A third cause of an ACL reconstruction failing is not recognizing and addressing laxity in other ligaments that work in conjunction with the ACL to help stabilize the knee. For instance, when one tears their ACL, they commonly also tear their MCL. Although MCL tears can heal without surgery, Dr. Cunningham finds that severe (Grade 3) MCL tears often only partially heal and remain somewhat lax. If the ACL is then reconstructed in surgery and the loose MCL is not also reconstructed, then this persistent laxity in the MCL puts the ACL at higher risk of re-tearing as the ACL is seeing increased forces during cutting and pivoting sports.

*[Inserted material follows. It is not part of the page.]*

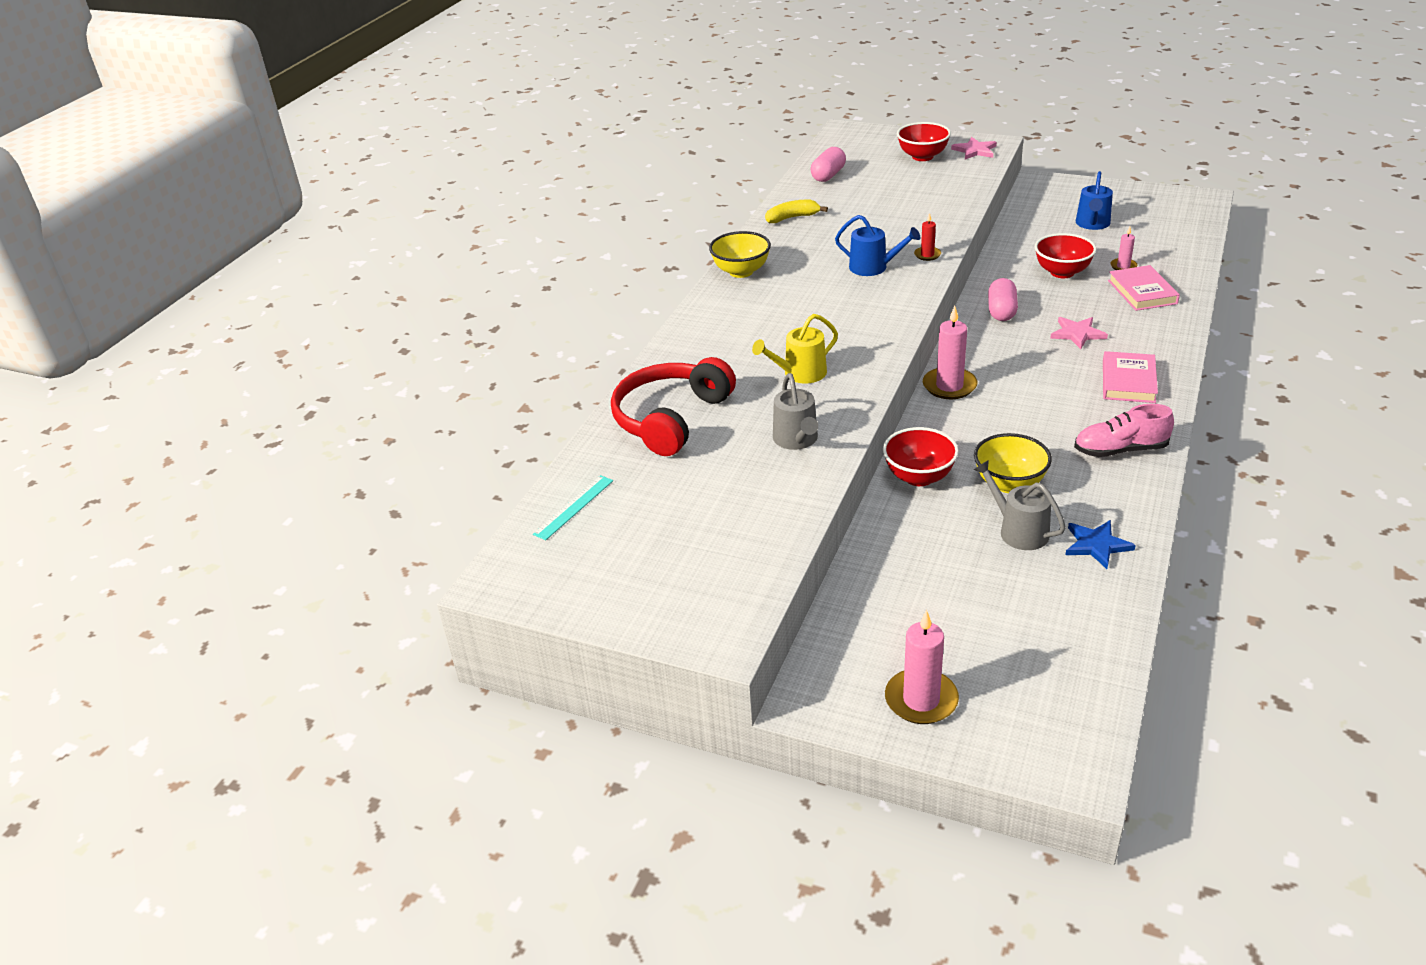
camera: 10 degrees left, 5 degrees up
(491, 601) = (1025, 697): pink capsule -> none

Similarly, patients can also tear ligaments on the outside of their knee (their LCL and/or posterolateral corner) which do not heal well without surgery, so if these are not addressed then the ACL will likewise see increased forces and can fail prematurely.
Finally, a reconstructed ACL can fail simply by having another bad, twisting fall while playing sports, much like the injury that tore your native ACL. Even a perfectly reconstructed ACL can tear if subjected to severe enough injury forces. However, a well reconstructed ACL using autograft tissue is not more likely to tear than the normal ACL in your other knee unless one returns to cutting and pivoting sports before you have all your strength in the muscles that support the knee and the ACL.